Le chercheur et le cherchant

Le chercheur et le cherchant

Publié par Guilhem de Carcassonne dans Prêches publics, le 17 août 2025

Le chercheur

Quand on découvre le catharisme, et à supposer que cela nous interpelle, on commence logiquement par étudier les auteurs qui en ont parlé, afin de disposer d’un ensemble de savoirs susceptibles de satisfaire notre curiosité. J’en vois beaucoup qui n’ont pas dépassé ce stade et qui se sont constitué un socle de savoirs dont la qualité est très variable, selon les sources consultées.

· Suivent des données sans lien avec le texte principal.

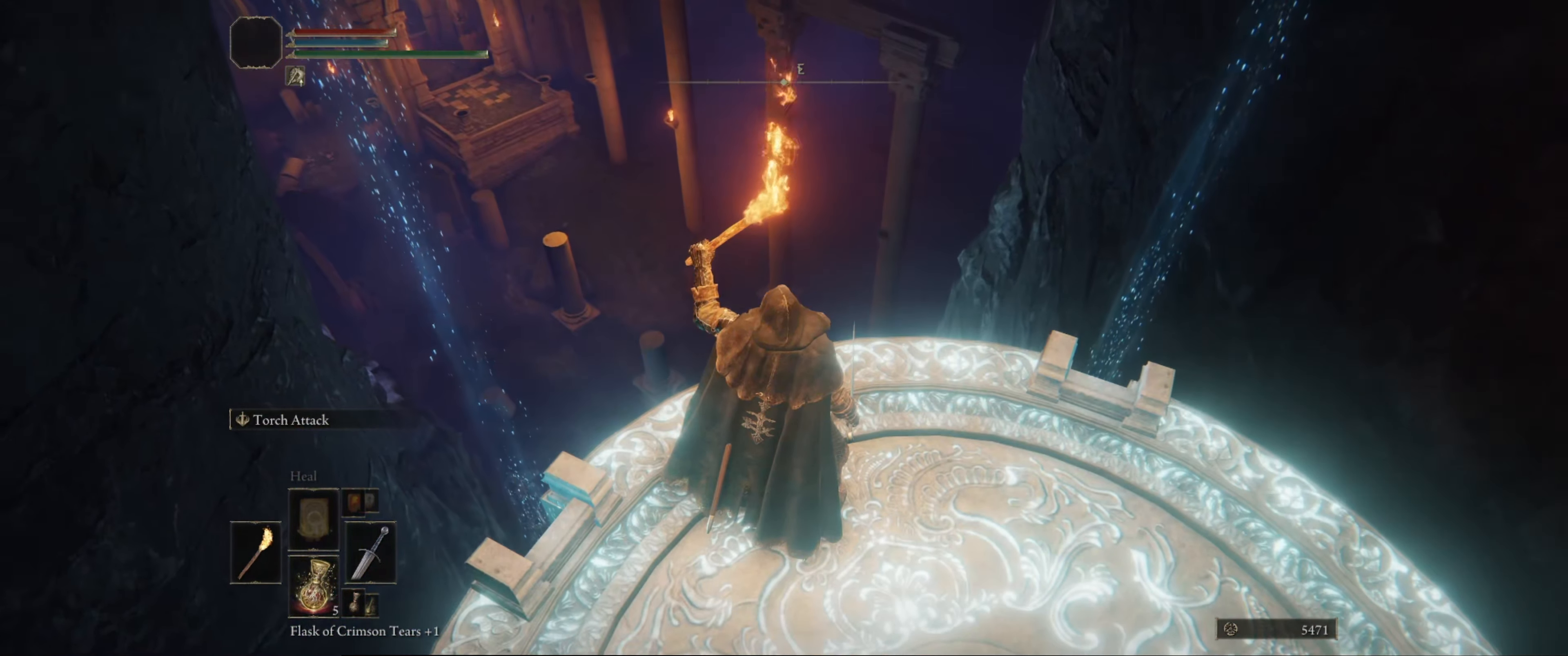
{"buttons": ["L1"], "left_stick": "center", "right_stick": "down-left", "events": [[233, "right_stick", "down"], [300, "right_stick", "down-left"]]}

Si cette entrée en matière éveille en eux l’envie d’approfondir ces savoirs initiaux, le découvreur va s’apercevoir qu’en matière de catharisme il y a, comme on dit, à boire et à manger. En effet, les recherches en ce domaine n’ont quasiment jamais cessées depuis le dix-huitième siècle. Notre curieux va donc devoir essayer de trier le bon grain de l’ivraie… ou choisir de baisser les bras devant l’ampleur de la tâche à accomplir.

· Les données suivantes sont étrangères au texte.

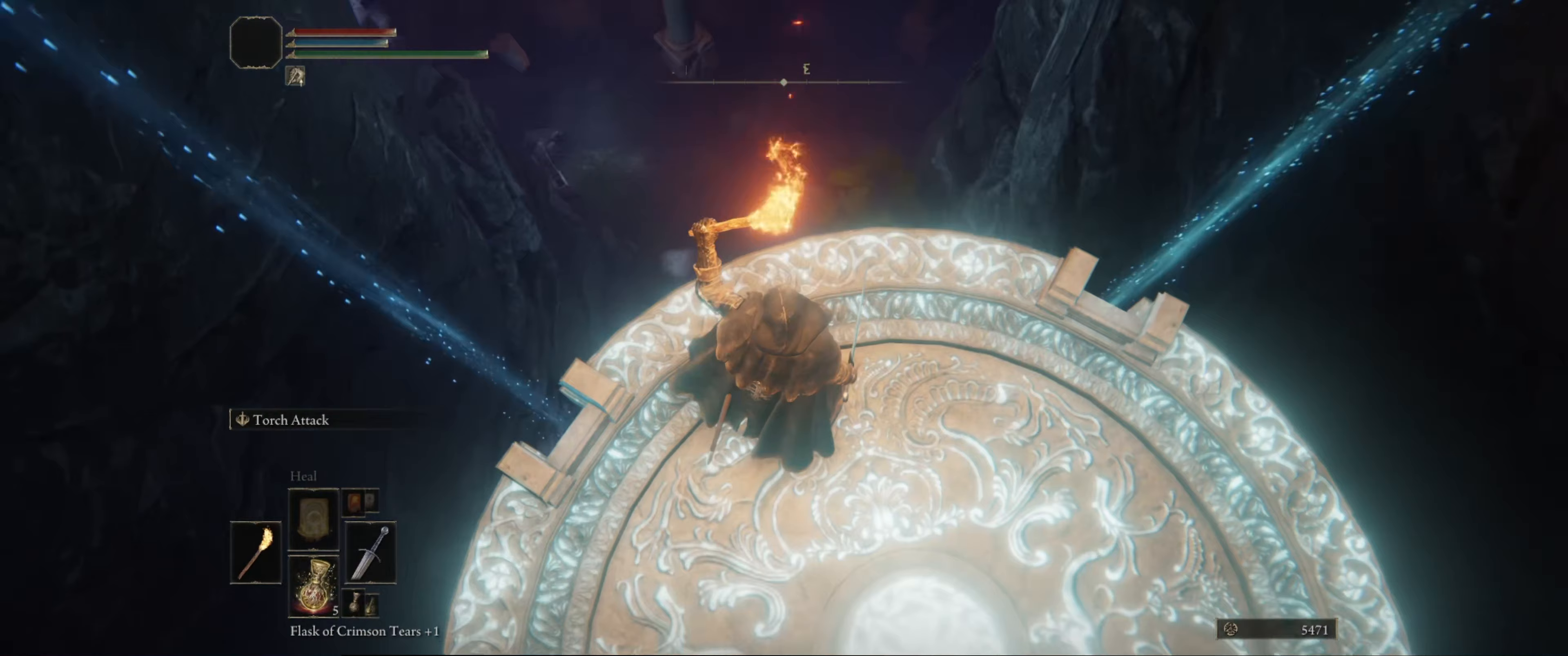
{"buttons": ["L1"], "left_stick": "center", "right_stick": "center", "events": [[333, "right_stick", "center"]]}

Nous sommes tous chercheurs

Quand nous découvrons un sujet qui semble intéressant, nous commettons toutes la même erreur, à savoir l’étudier de la façon la plus efficace possible pour s’en faire une idée précise. Cette phase de notre recherche fait de nous des chercheurs, mais cette activité va être de durée et de qualité variable selon la motivation que l’on mettra dans notre étude. Si nous avons la chance de trouver de bons auteurs et de bonnes sources, ce travail de recherche peu devenir un but en soi, afin de nous offrir une vision complète et approfondie du sujet que nous étudions. Dans d’autres cas, la plupart vont se contenter d’une recherche superficielle basée sur quelques éléments trouvés ici et là, et s’arrêteront assez vite devant l’ampleur du travail à accomplir, se contentant de disposer d’un savoir superficiel, un vernis de culture, qui leur permettra de briller dans les salons et de faire illusion.

Pour ceux que la recherche n’effraie pas, l’étude va continuer, s’approfondir, se confronter à des problématiques, nécessitant des analyses fines et des échanges entre chercheurs. C’est ce que nous observons tous les jours dans tous les domaines de la science, qu’elle soit humaine ou physique et mathématique.

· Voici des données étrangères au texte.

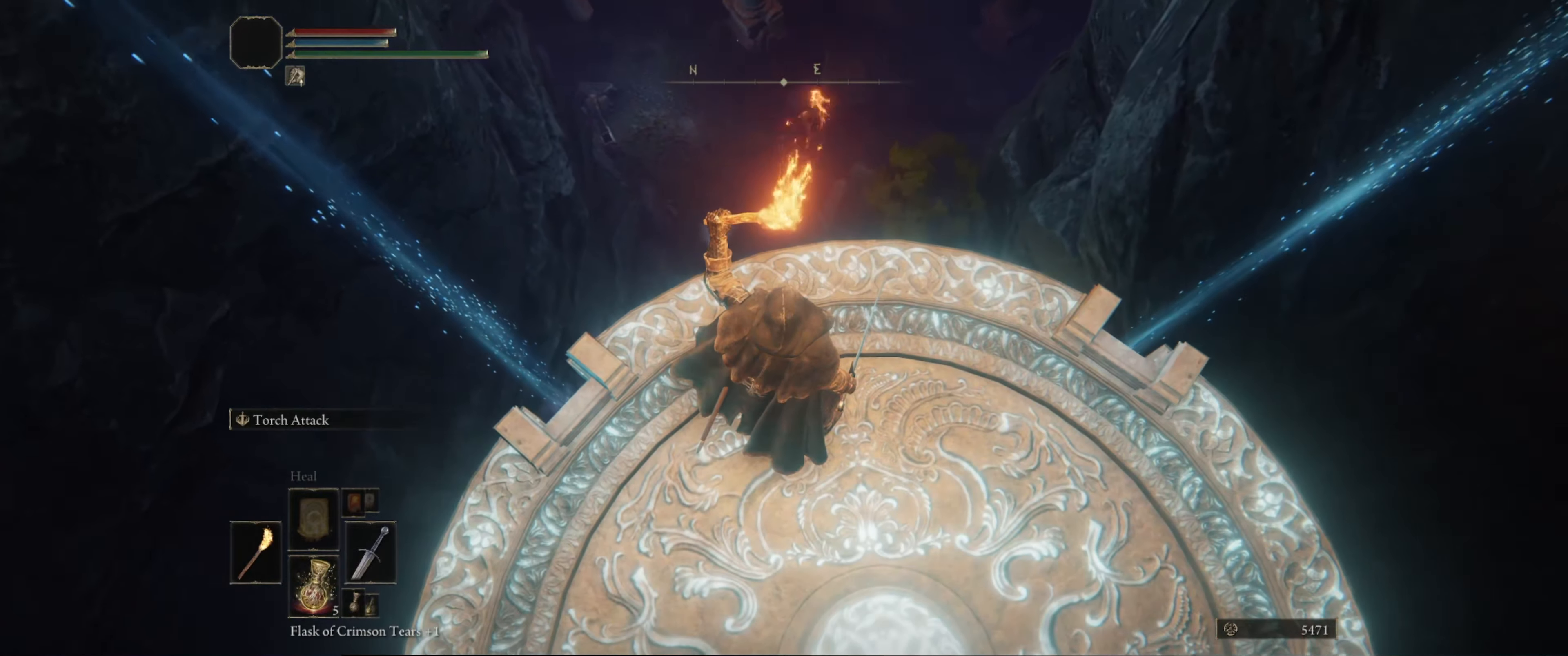
{"buttons": ["L1"], "left_stick": "center", "right_stick": "center", "events": []}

Mais, si le domaine de recherche laisse entrouverte une porte vers un inconnu, deux solutions s’offrent au chercheur : rester dans le domaine de la recherche scientifique en évitant d’entrer dans un domaine pour lequel il ne dispose pas des mêmes balises que celles qu’il utilise au quotidien, ou entrouvrir cette porte ou risque de découvrir un domaine dans lequel il n’est plus un chercheur mais un enfant, ouvrant pour la première fois, ses yeux sur le monde.

S’il choisit cette seconde voie, il va découvrir des choses qui ne relève plus de la science, mais de l’intuition voire de la spiritualité. Ce domaine n’a plus pour but l’acquisition de savoirs, mais l’accès à la connaissance. La connaissance pourrait être définie comme un ensemble constitué de savoirs et de foi. Là où le chercheur s’appuie sur des documents et sur des preuves, le cherchant (terme que j’utilise pour cherchant-Dieu va s’appuyer sur sa foi, c’est-à-dire sur une certitude qui n’a plus besoin d’autres preuves que celles que lui fournissent l’intuition, la logique et le désir de trouver Dieu.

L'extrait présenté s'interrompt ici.